Collected material —
━━━━━━━━━━━━━━━━
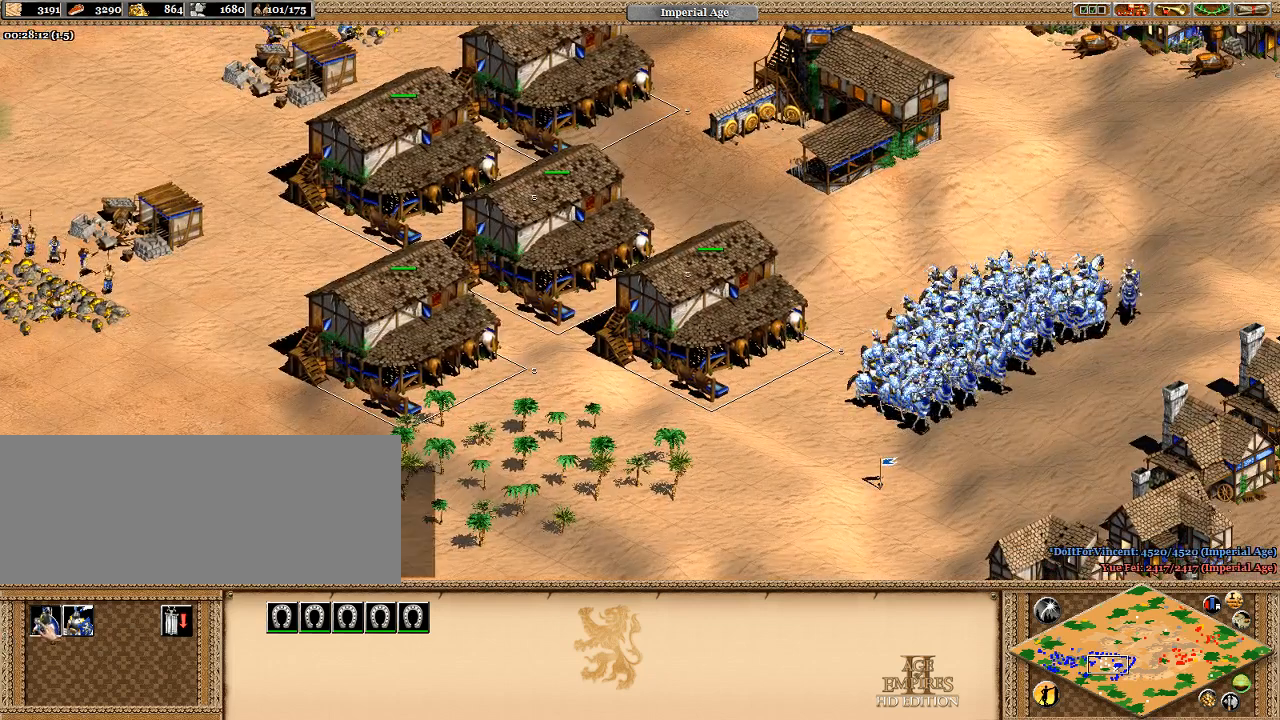
{"keys": ["shift_l"], "events": []}
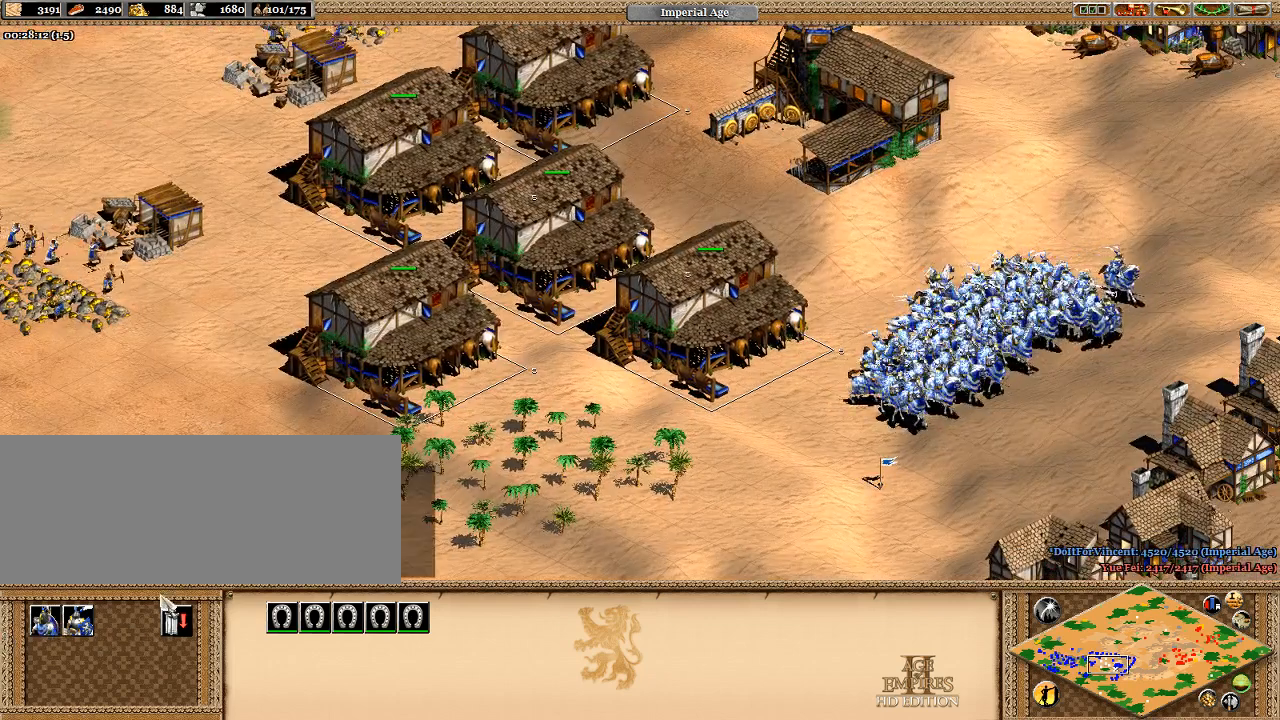
{"keys": ["shift_l"], "events": [[167, "shift_l", "up"], [467, "shift_l", "down"]]}
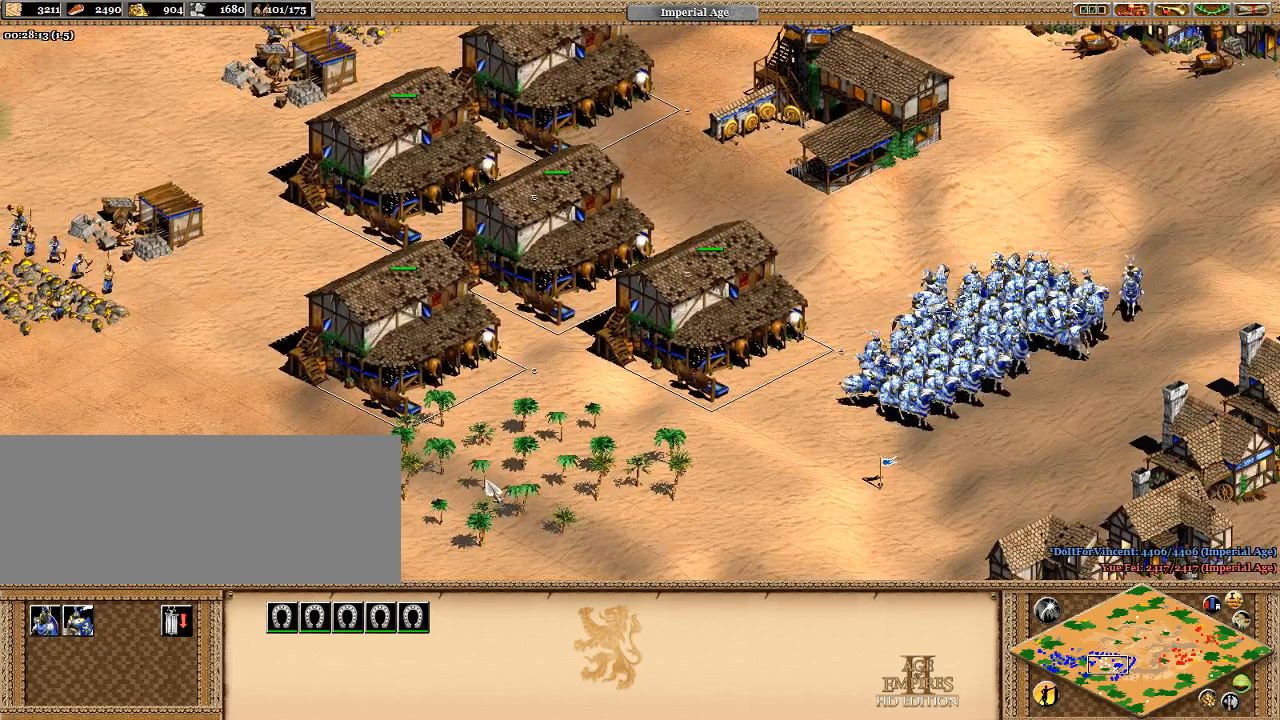
{"keys": [], "events": [[233, "shift_l", "up"]]}
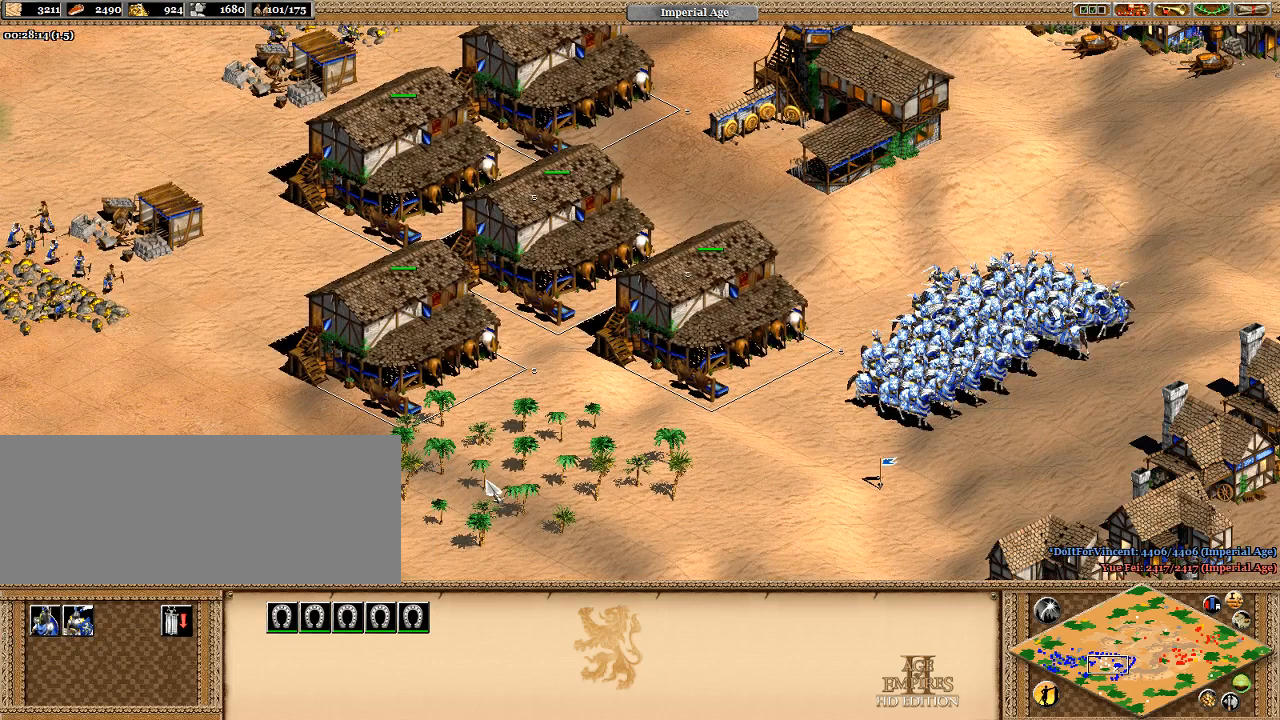
{"keys": ["shift_l"], "events": [[367, "shift_l", "down"]]}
━━━━━━━━━━━━━━━━
Problem description —
Line for line, restate the data above and omit every picture.

Reply —
{"keys": ["shift_l"], "events": []}
{"keys": ["shift_l"], "events": [[167, "shift_l", "up"], [467, "shift_l", "down"]]}
{"keys": [], "events": [[233, "shift_l", "up"]]}
{"keys": ["shift_l"], "events": [[367, "shift_l", "down"]]}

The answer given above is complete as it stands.